Monday, July 18, 2011

Mellow Yellow

As I may well have said before, there is one outstanding advantage in having your own “backyard” birding patch; you get to know your local avifauna. The regulars are there or, if they suddenly cease to be there – and it’s not the migratory season- then you soon notice. You may never know the why this or that particular species has suddenly stopped being among the more common residents or at least frequent visitors but you become aware of the situation and mull over the possibilities. Fay and I continue to mull over the sudden exit of our Yellow-faced Honeyeaters Lichenostomus chrysops; the demise of the Speckled Warblers Chthonicola sagittata and White-throated Scrubwrens Sericornis frontalis could be feasibly accounted for because of the decade-long drought which decimated the understorey, thus depriving these skulkers of adequate cover.

Nevertheless, overall, a backyard patch allows you to become intimately familiar with your local birds.

Occasionally the set routines are pleasantly disturbed by the unexpected arrival of an avian stranger, or at least an infrequent caller.

The other day, while walking through the wooded northwest quadrant of our property, an area set aside as sacrosanct to the wildlife and not to be interfered with by us throughout our sojourn at Allen Road, we suddenly heard the distinctive call of Yellow-tailed Black-Cockatoo Calyptorhynchus funereus. It took a little craning of necks, bending of backs to see around or over various shrubs and trees but we soon spotted movement further down [west] Allen Road. Fay counted four flying across the road. A moment later and we heard the plaintive cry of a juvenile cockatoo wanting to be fed.

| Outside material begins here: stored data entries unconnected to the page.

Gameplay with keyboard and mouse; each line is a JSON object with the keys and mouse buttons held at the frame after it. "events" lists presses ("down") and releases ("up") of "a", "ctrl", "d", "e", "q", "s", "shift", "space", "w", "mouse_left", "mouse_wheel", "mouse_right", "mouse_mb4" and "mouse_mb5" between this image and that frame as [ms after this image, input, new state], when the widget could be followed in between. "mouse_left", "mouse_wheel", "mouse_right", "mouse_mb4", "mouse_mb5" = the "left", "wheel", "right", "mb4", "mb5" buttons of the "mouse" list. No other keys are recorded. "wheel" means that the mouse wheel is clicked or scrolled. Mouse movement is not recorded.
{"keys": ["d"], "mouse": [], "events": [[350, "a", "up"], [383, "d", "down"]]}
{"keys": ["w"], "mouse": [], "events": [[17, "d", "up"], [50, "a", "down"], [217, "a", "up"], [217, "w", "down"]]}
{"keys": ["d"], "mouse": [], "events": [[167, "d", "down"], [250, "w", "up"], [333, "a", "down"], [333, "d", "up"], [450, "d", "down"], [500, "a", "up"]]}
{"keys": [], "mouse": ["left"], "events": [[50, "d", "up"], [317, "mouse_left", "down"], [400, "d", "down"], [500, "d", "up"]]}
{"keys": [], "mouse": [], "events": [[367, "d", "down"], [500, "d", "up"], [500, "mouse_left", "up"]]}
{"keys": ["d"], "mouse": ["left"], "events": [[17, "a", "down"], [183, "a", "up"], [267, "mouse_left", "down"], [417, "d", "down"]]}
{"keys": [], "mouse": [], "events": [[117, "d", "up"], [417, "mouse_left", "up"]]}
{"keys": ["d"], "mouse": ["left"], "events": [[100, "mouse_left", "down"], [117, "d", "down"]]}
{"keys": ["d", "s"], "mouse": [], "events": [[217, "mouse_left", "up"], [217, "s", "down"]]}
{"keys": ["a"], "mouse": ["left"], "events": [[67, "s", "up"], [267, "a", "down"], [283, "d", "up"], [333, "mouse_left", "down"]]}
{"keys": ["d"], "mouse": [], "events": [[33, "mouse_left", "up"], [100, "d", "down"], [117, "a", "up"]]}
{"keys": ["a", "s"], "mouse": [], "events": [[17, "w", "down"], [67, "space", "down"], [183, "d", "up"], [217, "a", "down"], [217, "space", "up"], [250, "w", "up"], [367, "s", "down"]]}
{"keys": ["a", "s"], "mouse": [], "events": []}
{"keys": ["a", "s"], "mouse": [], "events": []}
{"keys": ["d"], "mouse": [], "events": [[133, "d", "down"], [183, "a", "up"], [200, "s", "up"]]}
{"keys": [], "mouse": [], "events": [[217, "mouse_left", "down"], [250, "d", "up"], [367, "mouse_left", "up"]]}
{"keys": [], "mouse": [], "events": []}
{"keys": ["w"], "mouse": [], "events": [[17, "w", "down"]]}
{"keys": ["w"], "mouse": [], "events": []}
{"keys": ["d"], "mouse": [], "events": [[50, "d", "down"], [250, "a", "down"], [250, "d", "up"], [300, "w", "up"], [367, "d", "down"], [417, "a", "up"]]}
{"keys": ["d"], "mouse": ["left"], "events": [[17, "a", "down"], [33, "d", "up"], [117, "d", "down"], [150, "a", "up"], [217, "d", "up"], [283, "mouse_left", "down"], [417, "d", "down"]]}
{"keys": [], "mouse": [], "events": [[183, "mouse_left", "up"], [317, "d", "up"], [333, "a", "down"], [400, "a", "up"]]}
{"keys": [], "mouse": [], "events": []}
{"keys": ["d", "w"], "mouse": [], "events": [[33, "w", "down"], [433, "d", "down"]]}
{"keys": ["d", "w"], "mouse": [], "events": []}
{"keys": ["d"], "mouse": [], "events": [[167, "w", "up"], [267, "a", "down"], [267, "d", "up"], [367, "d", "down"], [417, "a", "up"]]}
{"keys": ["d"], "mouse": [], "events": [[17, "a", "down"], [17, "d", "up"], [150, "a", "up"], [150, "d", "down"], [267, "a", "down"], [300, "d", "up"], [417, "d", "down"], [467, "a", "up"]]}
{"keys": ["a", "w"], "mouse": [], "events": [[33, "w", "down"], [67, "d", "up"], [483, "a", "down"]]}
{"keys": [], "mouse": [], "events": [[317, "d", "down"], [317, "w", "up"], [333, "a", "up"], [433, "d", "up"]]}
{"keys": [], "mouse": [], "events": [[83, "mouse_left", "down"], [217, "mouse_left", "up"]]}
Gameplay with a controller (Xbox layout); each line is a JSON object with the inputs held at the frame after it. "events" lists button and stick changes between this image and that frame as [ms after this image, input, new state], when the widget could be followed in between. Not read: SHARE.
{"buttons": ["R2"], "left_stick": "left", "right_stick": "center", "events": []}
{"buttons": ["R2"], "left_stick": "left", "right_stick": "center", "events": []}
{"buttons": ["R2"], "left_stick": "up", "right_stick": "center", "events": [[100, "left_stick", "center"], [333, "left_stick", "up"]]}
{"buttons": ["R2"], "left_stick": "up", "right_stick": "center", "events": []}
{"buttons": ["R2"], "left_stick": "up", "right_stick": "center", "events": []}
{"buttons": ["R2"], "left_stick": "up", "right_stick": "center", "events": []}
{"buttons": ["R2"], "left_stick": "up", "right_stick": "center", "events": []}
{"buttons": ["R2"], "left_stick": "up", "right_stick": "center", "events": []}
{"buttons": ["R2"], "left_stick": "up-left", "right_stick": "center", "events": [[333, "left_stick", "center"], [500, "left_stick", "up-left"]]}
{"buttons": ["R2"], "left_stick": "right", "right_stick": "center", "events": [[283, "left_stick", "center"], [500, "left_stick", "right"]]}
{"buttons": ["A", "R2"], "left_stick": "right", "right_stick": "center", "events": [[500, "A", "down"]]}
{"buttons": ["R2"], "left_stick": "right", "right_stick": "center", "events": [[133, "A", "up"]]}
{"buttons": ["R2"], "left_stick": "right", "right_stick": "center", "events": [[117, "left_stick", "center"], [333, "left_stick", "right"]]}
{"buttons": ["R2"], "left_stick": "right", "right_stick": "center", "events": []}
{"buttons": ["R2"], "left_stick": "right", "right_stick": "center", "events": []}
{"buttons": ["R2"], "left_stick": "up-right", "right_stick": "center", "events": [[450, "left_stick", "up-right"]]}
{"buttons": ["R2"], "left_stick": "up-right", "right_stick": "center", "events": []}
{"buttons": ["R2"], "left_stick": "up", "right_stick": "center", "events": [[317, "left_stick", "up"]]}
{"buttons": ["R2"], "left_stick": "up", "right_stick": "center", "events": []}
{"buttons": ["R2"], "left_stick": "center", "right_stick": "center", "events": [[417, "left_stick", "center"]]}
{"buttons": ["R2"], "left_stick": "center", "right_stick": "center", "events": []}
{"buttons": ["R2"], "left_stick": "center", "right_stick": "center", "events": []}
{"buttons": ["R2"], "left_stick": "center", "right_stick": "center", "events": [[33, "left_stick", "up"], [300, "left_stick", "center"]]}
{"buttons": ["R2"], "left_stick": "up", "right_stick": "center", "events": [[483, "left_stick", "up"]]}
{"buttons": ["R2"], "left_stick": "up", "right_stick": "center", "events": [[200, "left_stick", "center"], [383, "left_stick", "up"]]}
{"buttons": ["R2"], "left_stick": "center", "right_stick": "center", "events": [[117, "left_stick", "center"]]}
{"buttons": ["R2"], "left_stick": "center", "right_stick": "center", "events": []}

By the time we had returned to the house, a long list of chores awaited our attention, the Yellow-tails sounded as if they had swung around and were closer to our own property; then on our property, somewhere in the wooded southwest quadrant and another calling from directly west [in Rudolf’s former place]. Fay spotted the two from the southwest; I saw one alight in a tree just on the other side of the western fence.

We stopped our various tasks and looked closer. One Yellow-tailed flew across to the tall, but sadly dead, tree on the edge of the track leading to the front gate. From this lookout post it called incessantly and before long five other Yellow-tails flew across the property, collected the lone pleader and all six disappeared further east along Allen Road.

Yellow-tailed Black-Cockatoos are more an uncommon than a rare occurrence along Allen Road but they come infrequently enough to cause at least a mild stir in the bosom of any local birders.